= Document excerpt =
*** First bit of business: If you haven't signed up for the 2nd annual Holiday Blog Gift Exchange, and you're dying to do so, please do so HERE. Looks like we have a good, large group this year. Can't wait! If you participated in the exchange last year and are again this round, I still have your mailing address so you won't be hearing from me for it (so don't freak when I don't contact you), unless you moved, then please let me know that valuable piece of info. If this is your first year in the exchange, I'll be in touch shortly to get your mailing address from you. ***
Okay, moving along....
The big news in Jill's running world is that I've abandoned my marathon training plan. This is hard for me to say and even harder to swallow, but I think things are going to go better doing so.
I'm still running the Carlsbad Marathon, best I can tell at this point, but the plan I diligently worked on for weeks on end is finished. 11 weeks into it, 10 more to go, and Good-bye, plan!
|There she is - Carlsbad Marathon Training Plan. *sigh*|
Well, first off, I'm not sure what possessed me to have a 21 week marathon plan in the first place; rarely - if ever - have I adhered to one specific marathon schedule for this length of time. I'm sort of more of a take-each-week-as-it-comes girl; having done so many marathons in the past, I pretty much know what I need to do and have always preferred the week-to-week plan. I guess I thought I needed a long drawn-out schedule since it'd been so long since my last marathon (thank you, heel!). Second, just a lot of personal garbage going on right now and the plan was starting to cause me too much stress and anxiety when I wasn't able to what that white piece of paper said due to whatever stressful events I had going on that day; I'd go to bed feeling like a failure and that caused me to stare at the dark for endless hours. Sleep deprivation is a runner's worst nightmare - at least mine. Third, I may have bit off more then I could chew (did I just say that?). The plan is ambitious. Not one I couldn't handle in a prior pre-injury life, but apparently more than my body is ready for right now.
So....welcome to Plan B. I don't really know exactly what Plan B is, but the goal is simple:
- 1 day/week of mile repeats. Last week I did 4 with each progressively faster until the last was a 7:15. Not my fastest, but this is good for now.
- 1 day/week a hilly tempo run of at least 7 miles.
- 1 day/week a long run - alternating each week between "long" and "medium long". Long will be at base pace, medium long will have some marathon pace work incorporated.

= Written instruction =
Does each statement agree with the blog post? For each, answer yes or no and quote the words of the blog post that decide it. (a) The writer has given up on running the Carlsbad Marathon. (b) The training plan the writer dropped ran for 21 weeks. (c) People who took part in last year's gift exchange will be contacted again for their mailing addresses. Base your answers only on the blog post.

= Record list =
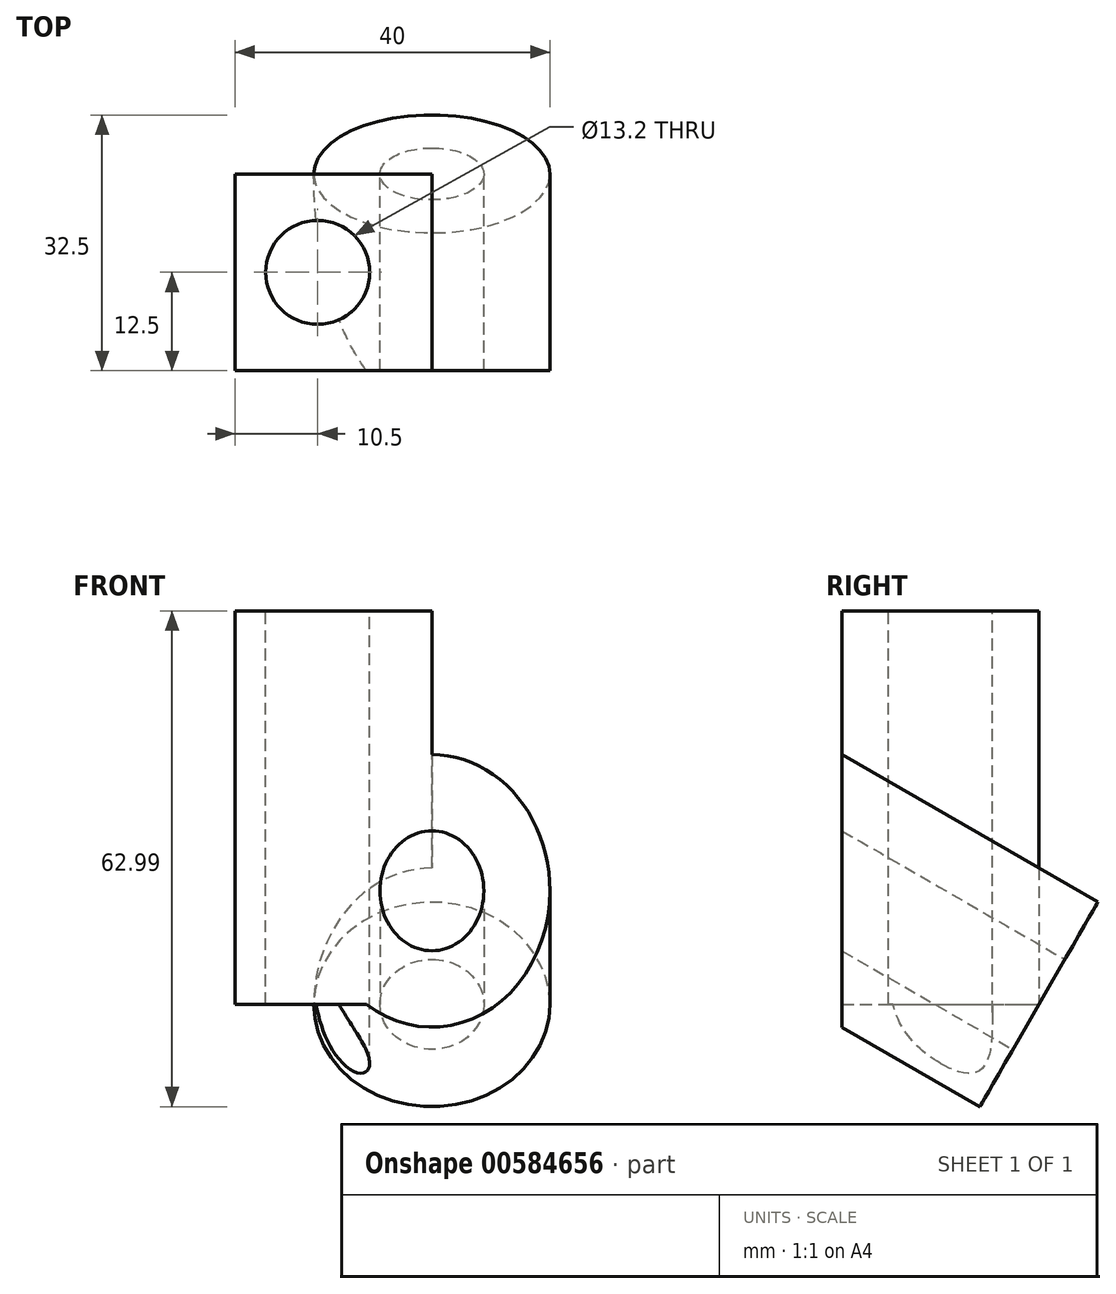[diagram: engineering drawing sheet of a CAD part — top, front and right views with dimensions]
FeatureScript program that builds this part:
annotation { "Feature Type Name" : "Feature", "Feature Type Description" : "" }
export const myFeature = defineFeature(function(context is Context, id is Id, definition is map)
    precondition{}
    {
        {
            var Q0;
            Q0=qCreatedBy(makeId("Front.planeOp"),FACE);
            var sketch = newSketch(context, id + "F0", { "sketchPlane" : qUnion([Q0])});
            skLineSegment(sketch, "E0.bottom", {"start": v(17.5, -25) * mm, "end": v(-17.5, -25) * mm});
            skLineSegment(sketch, "E0.top", {"start": v(17.5, 25) * mm, "end": v(-17.5, 25) * mm});
            skLineSegment(sketch, "E0.left", {"start": v(17.5, -25) * mm, "end": v(17.5, 25) * mm});
            skLineSegment(sketch, "E0.right", {"start": v(-17.5, -25) * mm, "end": v(-17.5, 25) * mm});
            skPoint(sketch, "E0.middle", {"position": v(0, 0) * mm});
            skSolve(sketch);
        }
        {
            var Q0;
            Q0=qSketchRegion(id+"F0",true);
            extrude(context, id + "F1", {"entities" : qUnion([Q0]), "depth" : 25 * mm, "offsetDistance" : 25 * mm});
        }
        {
            var Q0;
            Q0=makeQuery(id+"F1.opExtrude","CAP_FACE",FACE,{"disambiguationData":[OSD([sQuery(id+"F0.wireOp",EDGE,"E0.bottom"),sQuery(id+"F0.wireOp",EDGE,"E0.top"),sQuery(id+"F0.wireOp",EDGE,"E0.left"),sQuery(id+"F0.wireOp",EDGE,"E0.right"),sQuery(id+"F0.wireOp",EDGE,"3PXkUS2k-hGXQ-lu6G-6GVv-WeRPOjVUKZ5q")])],"isStart":true});
            var Q1;
            Q1=makeQuery(id+"F1.opExtrude","CAP_EDGE",EDGE,{"disambiguationData":[OSD([sQuery(id+"F0.wireOp",EDGE,"E0.bottom")])],"isStart":true});
            cPlane(context, id + "F2", {"entities" : qUnion([Q0, Q1]), "cplaneType" : CPlaneType.LINE_ANGLE, "offset" : 25 * mm, "angle" : 30 * degree, "width" : 150 * mm, "height" : 150 * mm});
        }
        {
            var Q0;
            Q0=qCreatedBy(id+"F2.planeOp",FACE);
            var sketch = newSketch(context, id + "F3", { "sketchPlane" : qUnion([Q0])});
            skCircle(sketch, "E1", {"center": v(17.5, -21.65) * mm, "radius": 15 * mm});
            skSolve(sketch);
        }
        {
            var Q0;
            Q0=qSketchRegion(id+"F3",true);
            extrude(context, id + "F4", {"entities" : qUnion([Q0]), "operationType" : NewBodyOperationType.ADD, "depth" : 52 * mm, "offsetDistance" : 25 * mm});
        }
        {
            var Q0;
            Q0=makeQuery(id+"F4.opExtrude","CAP_FACE",FACE,{"disambiguationData":[OSD([sQuery(id+"F3.wireOp",EDGE,"E1")])],"isStart":true});
            var sketch = newSketch(context, id + "F5", { "sketchPlane" : qUnion([Q0])});
            skPoint(sketch, "E2", {"position": v(-17.5, -21.65) * mm});
            skSolve(sketch);
        }
        {
            var Q0;
            Q0=sQuery(id+"F5.wireOp",VERTEX,"E2");
            var Q1;
            Q1=makeQuery(id+"F1.opExtrude","SWEPT_BODY",BODY,{"disambiguationData":[OSD([sQuery(id+"F0.wireOp",EDGE,"E0.bottom"),sQuery(id+"F0.wireOp",EDGE,"E0.top"),sQuery(id+"F0.wireOp",EDGE,"E0.left"),sQuery(id+"F0.wireOp",EDGE,"E0.right"),sQuery(id+"F0.wireOp",EDGE,"3PXkUS2k-hGXQ-lu6G-6GVv-WeRPOjVUKZ5q")])]});
            hole(context, id + "F6", {"style" : HoleStyle.C_BORE, "endStyle" : HoleEndStyle.THROUGH, "holeDiameter" : 13.2 * mm, "cBoreDiameter" : 19.25 * mm, "cBoreDepth" : 0 * mm, "majorDiameter" : 5 * mm, "isTappedThrough" : true, "tappedDepth" : 12 * mm, "tapClearance" : 3, "startFromSketch" : true, "locations" : qUnion([Q0]), "scope" : qUnion([Q1])});
        }
        {
            var Q0;
            Q0=makeQuery(id+"F1.opExtrude","SWEPT_FACE",FACE,{"disambiguationData":[OSD([sQuery(id+"F0.wireOp",EDGE,"E0.top")])]});
            var sketch = newSketch(context, id + "F7", { "sketchPlane" : qUnion([Q0])});
            skPoint(sketch, "E3", {"position": v(3, -12.5) * mm});
            skPoint(sketch, "E3.positionSnap0", {"position": v(17.5, -12.5) * mm});
            skSolve(sketch);
        }
        {
            var Q0;
            Q0=sQuery(id+"F7.wireOp",VERTEX,"E3");
            var Q1;
            Q1=makeQuery(id+"F1.opExtrude","SWEPT_BODY",BODY,{"disambiguationData":[OSD([sQuery(id+"F0.wireOp",EDGE,"E0.bottom"),sQuery(id+"F0.wireOp",EDGE,"E0.top"),sQuery(id+"F0.wireOp",EDGE,"E0.left"),sQuery(id+"F0.wireOp",EDGE,"E0.right")])]});
            hole(context, id + "F8", {"style" : HoleStyle.C_BORE, "endStyle" : HoleEndStyle.THROUGH, "holeDiameter" : 13.2 * mm, "cBoreDiameter" : 19.25 * mm, "cBoreDepth" : 0 * mm, "majorDiameter" : 5 * mm, "isTappedThrough" : true, "tappedDepth" : 12 * mm, "tapClearance" : 3, "startFromSketch" : true, "locations" : qUnion([Q0]), "scope" : qUnion([Q1])});
        }
        {
            var Q0;
            Q0=makeQuery(id+"F1.opExtrude","SWEPT_FACE",FACE,{"disambiguationData":[OSD([sQuery(id+"F0.wireOp",EDGE,"E0.right")])]});
            var sketch = newSketch(context, id + "F9", { "sketchPlane" : qUnion([Q0])});
            skLineSegment(sketch, "E4.bottom", {"start": v(25, -29.5) * mm, "end": v(54.24, -29.5) * mm});
            skLineSegment(sketch, "E4.top", {"start": v(25, 26.98) * mm, "end": v(54.24, 26.98) * mm});
            skLineSegment(sketch, "E4.left", {"start": v(25, -29.5) * mm, "end": v(25, 26.98) * mm});
            skLineSegment(sketch, "E4.right", {"start": v(54.24, -29.5) * mm, "end": v(54.24, 26.98) * mm});
            skSolve(sketch);
        }
        {
            var Q0;
            Q0 = qSketchRegion(id + "F9", true);
            extrude(context, id + "F10", {"entities" : qUnion([Q0]), "operationType" : NewBodyOperationType.REMOVE, "oppositeDirection" : true, "depth" : 60 * mm, "offsetDistance" : 25 * mm});
        }
        {
            var Q0;
            Q0=makeQuery(id+"F1.opExtrude","CAP_FACE",FACE,{"disambiguationData":[OSD([sQuery(id+"F0.wireOp",EDGE,"E0.bottom"),sQuery(id+"F0.wireOp",EDGE,"E0.top"),sQuery(id+"F0.wireOp",EDGE,"E0.left"),sQuery(id+"F0.wireOp",EDGE,"E0.right")])],"isStart":true});
            var sketch = newSketch(context, id + "F11", { "sketchPlane" : qUnion([Q0])});
            skLineSegment(sketch, "E5.bottom", {"start": v(17.5, 25) * mm, "end": v(7.5, 25) * mm});
            skLineSegment(sketch, "E5.top", {"start": v(17.5, -25) * mm, "end": v(7.5, -25) * mm});
            skLineSegment(sketch, "E5.left", {"start": v(17.5, 25) * mm, "end": v(17.5, -25) * mm});
            skLineSegment(sketch, "E5.right", {"start": v(7.5, 25) * mm, "end": v(7.5, -25) * mm});
            skSolve(sketch);
        }
        {
            var Q0;
            Q0 = qSketchRegion(id + "F11", true);
            extrude(context, id + "F12", {"entities" : qUnion([Q0]), "operationType" : NewBodyOperationType.REMOVE, "oppositeDirection" : true, "depth" : 25 * mm, "offsetDistance" : 25 * mm});
        }
    });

= Reply =
(a) No: "I'm still running the Carlsbad Marathon, best I can tell at this point"
(b) Yes: "I'm not sure what possessed me to have a 21 week marathon plan in the first place"
(c) No: "I still have your mailing address so you won't be hearing from me for it"